Anon, I was speaking about voting as being tempting and therefore corrupting. Voting against war (or most wars) is how you should vote, but there seem to be a lot of incentives to vote the other way -- and to accept no responsibility for it afterwards. ... By the way, as to what Wendy would say on this, she said at the talk that she is not against voting on referenda, only against voting for people to have power over others. If a war were put to a vote, she would by all means be in favor of voting on that. If on the other hand it is a matter of voting on candidates who have different positions on military policy, the matter is more complicated. In 2000 I voted for Bush precisely because he had a less aggressive foreign policy position than Gore did. Of course I was cheated, just like a guy who buys a car that immediately breaks down. Except that the buyer of the car has right to redress, and the voter does not. Wendy's position is not mine (yet?) but I think it makes a lot more sense than at first appears.

Anonymous said...

Lester, sorry I don't respond to your blog posts more often. For some reason, breaking through the Great Firewall is easy when it comes to reading, but not so much when it comes to actually doing anything, like posting.

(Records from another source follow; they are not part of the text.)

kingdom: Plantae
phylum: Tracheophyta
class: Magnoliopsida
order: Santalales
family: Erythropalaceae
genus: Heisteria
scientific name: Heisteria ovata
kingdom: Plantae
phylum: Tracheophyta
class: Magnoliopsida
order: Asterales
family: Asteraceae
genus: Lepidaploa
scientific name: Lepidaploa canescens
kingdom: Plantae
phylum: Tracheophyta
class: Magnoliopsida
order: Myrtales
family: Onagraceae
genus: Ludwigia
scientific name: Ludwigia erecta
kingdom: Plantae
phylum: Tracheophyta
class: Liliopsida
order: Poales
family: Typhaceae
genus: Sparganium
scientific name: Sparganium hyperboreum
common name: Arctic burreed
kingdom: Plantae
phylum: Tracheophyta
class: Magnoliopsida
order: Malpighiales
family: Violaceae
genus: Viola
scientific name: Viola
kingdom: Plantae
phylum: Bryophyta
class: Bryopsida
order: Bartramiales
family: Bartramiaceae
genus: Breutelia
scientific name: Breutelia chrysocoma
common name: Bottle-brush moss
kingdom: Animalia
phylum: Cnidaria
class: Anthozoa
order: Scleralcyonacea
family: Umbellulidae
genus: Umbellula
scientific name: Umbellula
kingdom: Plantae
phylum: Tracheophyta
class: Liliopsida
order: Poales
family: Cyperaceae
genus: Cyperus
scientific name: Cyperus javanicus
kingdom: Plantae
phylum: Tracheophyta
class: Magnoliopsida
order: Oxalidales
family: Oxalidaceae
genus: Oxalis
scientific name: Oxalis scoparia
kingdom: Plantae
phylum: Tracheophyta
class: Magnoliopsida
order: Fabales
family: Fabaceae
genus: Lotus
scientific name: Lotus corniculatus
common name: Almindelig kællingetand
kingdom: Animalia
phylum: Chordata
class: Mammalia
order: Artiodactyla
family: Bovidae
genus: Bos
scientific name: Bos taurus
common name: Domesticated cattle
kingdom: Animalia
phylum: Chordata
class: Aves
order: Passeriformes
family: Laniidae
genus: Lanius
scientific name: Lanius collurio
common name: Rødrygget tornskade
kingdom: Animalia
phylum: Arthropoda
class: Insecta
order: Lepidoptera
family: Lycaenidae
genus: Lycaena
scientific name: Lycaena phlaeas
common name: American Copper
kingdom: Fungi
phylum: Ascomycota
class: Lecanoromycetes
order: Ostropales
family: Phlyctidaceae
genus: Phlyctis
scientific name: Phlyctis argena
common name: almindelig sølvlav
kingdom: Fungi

I should probably just read Wendy's essay on the matter, but I'm wondering how you feel about voting for more explicitly libertarian candidates and causes. You had Badnarik in '04, and if all indications are accurate, Bob Barr will be the Libertarian candidate in '08. Wouldn't it make sense to vote for him? Otherwise, for what it's worth, I was thinking that the choices we face in '08 are so abysmal that sitting out this year might be a moral obligation! Bob Barr running, though, for the first time in a long time, gives me a sense of hope that maybe voting won't be such a waste this time, if only to help create the largest protest vote possible.

- Jason Walker

Lester Hunt said...

Yes, voting for third party candidates in general seems to be immune to some of here arguments. Her main argument is that if you vote for a candidate (she is not against voting for initiatives) you are trying to give someone power over others. Well, what if you are voting for someone who can't possibly win? Is that objection still applicable? And what if your candidate pledges to lessen the power that people have over others? I actually asked her about this, when we were chatting in a bar after her talk, but I don't remember what she said. Too many beers at that point, I guess. Darn!